Data augmentation for text (Recent paper)

Even · February 17, 2019, 7:33pm

Seems like this paper might be of interest/useful in the context of the fastai text augmentation.

EDA: Easy Data Augmentation Techniques for Boosting Performance on Text Classification Tasks

(Submitted on 31 Jan 2019)

We present EDA: easy data augmentation techniques for boosting performance on text classification tasks. EDA consists of four simple but powerful operations: synonym replacement, random insertion, random swap, and random deletion. On five text classification tasks, we show that EDA improves performance for both convolutional and recurrent neural networks.

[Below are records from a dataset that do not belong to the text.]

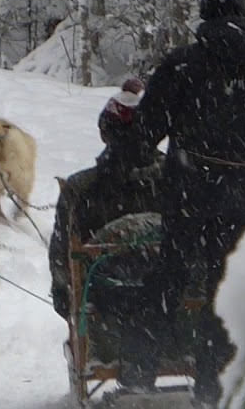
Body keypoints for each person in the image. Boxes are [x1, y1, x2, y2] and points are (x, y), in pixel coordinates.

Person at [119, 0, 245, 406]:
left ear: (205, 9)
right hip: (240, 194)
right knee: (223, 281)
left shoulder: (183, 64)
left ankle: (141, 365)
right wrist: (240, 163)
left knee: (170, 271)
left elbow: (148, 128)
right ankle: (213, 381)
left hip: (187, 190)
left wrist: (124, 160)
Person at [49, 78, 164, 320]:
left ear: (104, 133)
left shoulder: (80, 189)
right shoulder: (177, 182)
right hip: (170, 312)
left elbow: (62, 260)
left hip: (102, 317)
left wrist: (65, 296)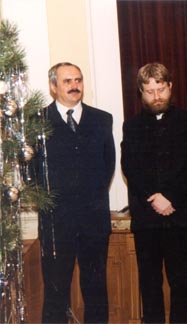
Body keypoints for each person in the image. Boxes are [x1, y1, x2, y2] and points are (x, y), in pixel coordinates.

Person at [38, 62, 115, 323]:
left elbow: (108, 166)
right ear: (53, 87)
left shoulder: (102, 119)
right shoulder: (38, 122)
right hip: (56, 224)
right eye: (67, 81)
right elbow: (35, 173)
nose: (74, 86)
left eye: (78, 80)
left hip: (93, 221)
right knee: (55, 291)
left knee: (95, 289)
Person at [121, 63, 187, 323]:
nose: (156, 97)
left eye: (161, 89)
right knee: (150, 284)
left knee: (182, 284)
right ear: (141, 93)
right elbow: (130, 165)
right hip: (146, 220)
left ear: (170, 87)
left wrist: (170, 197)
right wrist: (154, 196)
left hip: (180, 217)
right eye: (149, 91)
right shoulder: (131, 127)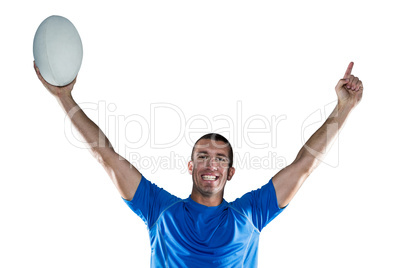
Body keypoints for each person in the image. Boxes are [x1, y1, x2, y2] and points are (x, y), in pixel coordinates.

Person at [34, 61, 363, 267]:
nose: (211, 164)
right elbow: (106, 156)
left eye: (220, 159)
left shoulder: (251, 213)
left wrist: (343, 107)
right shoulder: (158, 208)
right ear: (190, 167)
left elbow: (304, 164)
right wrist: (65, 98)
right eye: (202, 156)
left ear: (230, 172)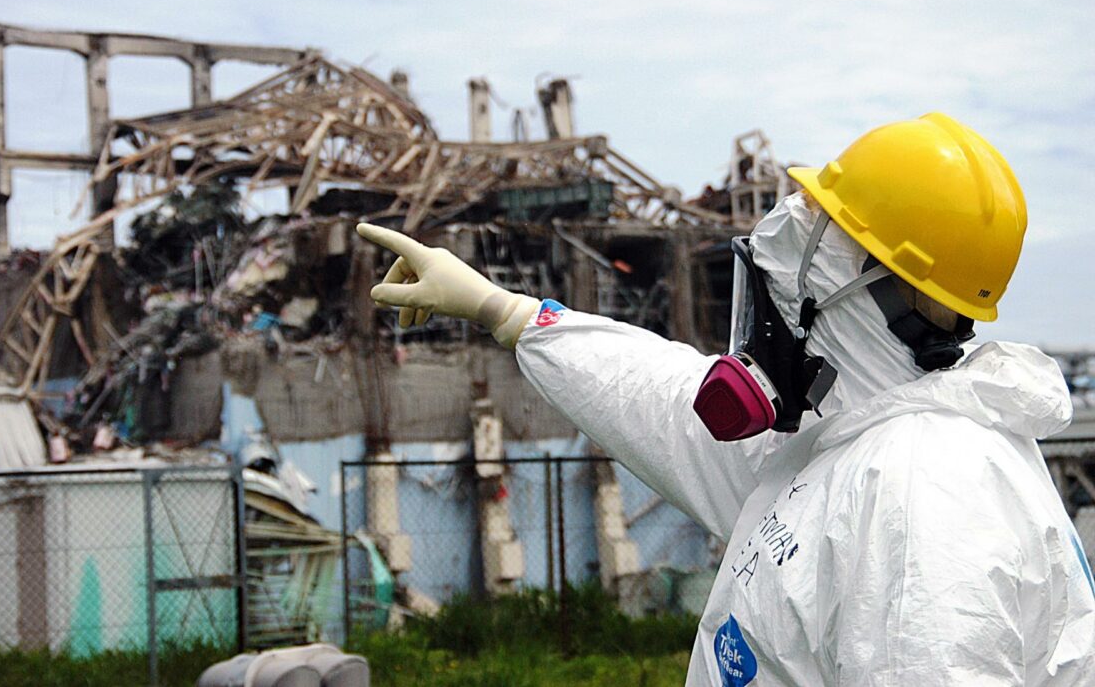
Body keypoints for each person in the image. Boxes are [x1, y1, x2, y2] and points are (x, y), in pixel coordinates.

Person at [356, 113, 1095, 685]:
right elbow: (659, 398)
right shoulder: (849, 439)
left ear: (856, 278)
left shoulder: (922, 498)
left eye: (815, 229)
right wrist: (505, 311)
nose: (783, 256)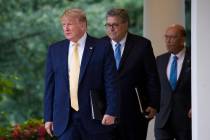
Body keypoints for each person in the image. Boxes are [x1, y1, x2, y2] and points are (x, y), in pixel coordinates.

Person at [44, 8, 120, 140]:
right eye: (63, 25)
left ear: (83, 25)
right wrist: (48, 117)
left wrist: (111, 111)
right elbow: (49, 87)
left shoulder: (102, 47)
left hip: (95, 119)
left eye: (70, 24)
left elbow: (111, 83)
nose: (66, 28)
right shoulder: (55, 50)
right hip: (65, 121)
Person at [99, 8, 160, 140]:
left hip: (134, 111)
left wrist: (154, 104)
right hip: (105, 111)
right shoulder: (99, 45)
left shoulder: (142, 45)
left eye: (115, 25)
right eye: (108, 25)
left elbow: (152, 76)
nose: (111, 29)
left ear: (126, 24)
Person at [155, 24, 191, 140]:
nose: (168, 41)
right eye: (166, 37)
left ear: (183, 39)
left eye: (173, 37)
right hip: (163, 119)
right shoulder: (160, 60)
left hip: (186, 119)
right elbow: (155, 86)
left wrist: (196, 106)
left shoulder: (195, 57)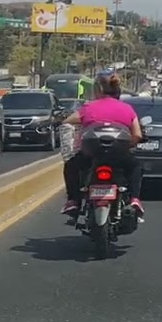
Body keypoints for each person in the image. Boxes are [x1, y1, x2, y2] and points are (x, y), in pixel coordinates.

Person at [60, 71, 145, 218]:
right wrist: (127, 146)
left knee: (71, 166)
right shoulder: (127, 109)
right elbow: (137, 135)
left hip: (91, 153)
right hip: (118, 154)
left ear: (98, 89)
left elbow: (67, 122)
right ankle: (134, 199)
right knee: (136, 166)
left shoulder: (89, 107)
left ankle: (73, 201)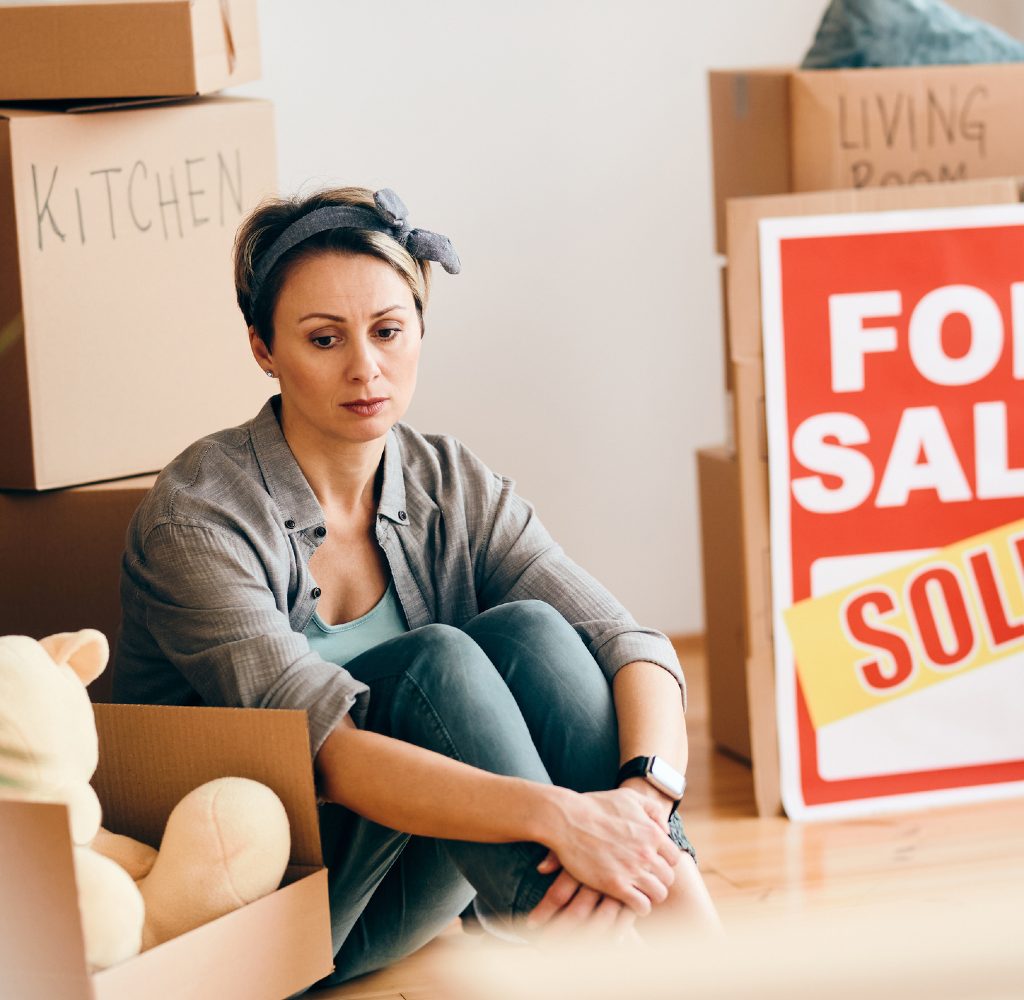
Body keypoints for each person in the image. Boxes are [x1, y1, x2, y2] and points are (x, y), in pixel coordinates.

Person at [113, 186, 719, 986]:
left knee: (535, 630)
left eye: (390, 331)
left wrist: (644, 798)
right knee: (435, 660)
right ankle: (613, 962)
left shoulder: (448, 480)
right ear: (263, 347)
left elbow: (627, 644)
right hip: (267, 914)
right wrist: (563, 817)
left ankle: (706, 958)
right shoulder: (198, 516)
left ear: (420, 332)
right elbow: (321, 753)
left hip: (422, 884)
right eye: (324, 339)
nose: (366, 367)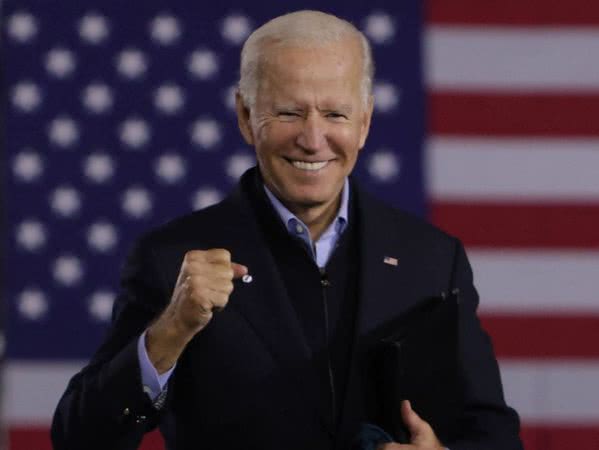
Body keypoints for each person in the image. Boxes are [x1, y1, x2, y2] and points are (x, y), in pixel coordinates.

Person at [51, 10, 522, 450]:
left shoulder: (432, 259)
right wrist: (170, 332)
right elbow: (79, 437)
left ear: (364, 122)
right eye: (289, 113)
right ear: (245, 117)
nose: (312, 139)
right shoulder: (170, 258)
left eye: (335, 114)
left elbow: (492, 432)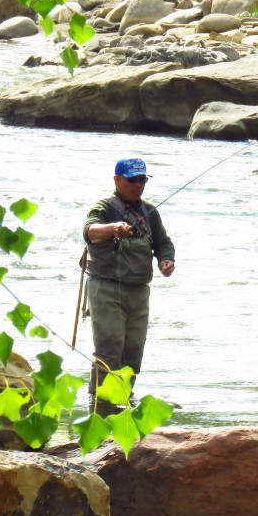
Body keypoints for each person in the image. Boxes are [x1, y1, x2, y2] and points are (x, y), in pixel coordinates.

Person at [83, 157, 175, 413]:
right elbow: (89, 231)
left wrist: (166, 260)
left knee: (133, 353)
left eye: (142, 180)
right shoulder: (103, 207)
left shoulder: (150, 211)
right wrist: (113, 228)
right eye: (132, 180)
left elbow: (163, 242)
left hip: (139, 291)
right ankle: (100, 408)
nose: (138, 185)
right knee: (109, 350)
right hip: (107, 288)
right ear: (116, 180)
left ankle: (122, 403)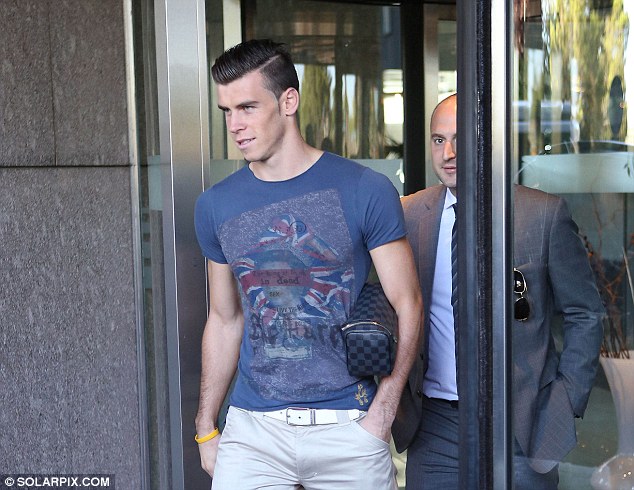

EDA demonstrates particularly strong results for smaller datasets; on average, across five datasets, training with EDA while using only 50% of the available training set achieved the same accuracy as normal training with all available data. We also performed extensive ablation studies and suggest parameters for practical use.

sgugger · February 18, 2019, 2:19pm

Oh, looks interesting! I’ll see what we can take of this.

Even · February 20, 2019, 7:58am

I’m curious how you’re thinking of doing the replacement and swap augmentations… I’m about to do something similar for tabular data (porting a denoising autoencoder from fastai 0.7) and it uses swap noise for the input variables which I originally implemented as a custom dataloader.

In my initial look at transforms I got the sense they’re designed to act on a single input and don’t have a sense of the set of inputs or of the other items in the batch. I’m thinking of integrating it into the model instead by swapping from within the batch, which I think will be a lot more efficient than doing it in the dataloader, but I definitely am interested in your perspective as I hope to eventually add it to the fastai codebase.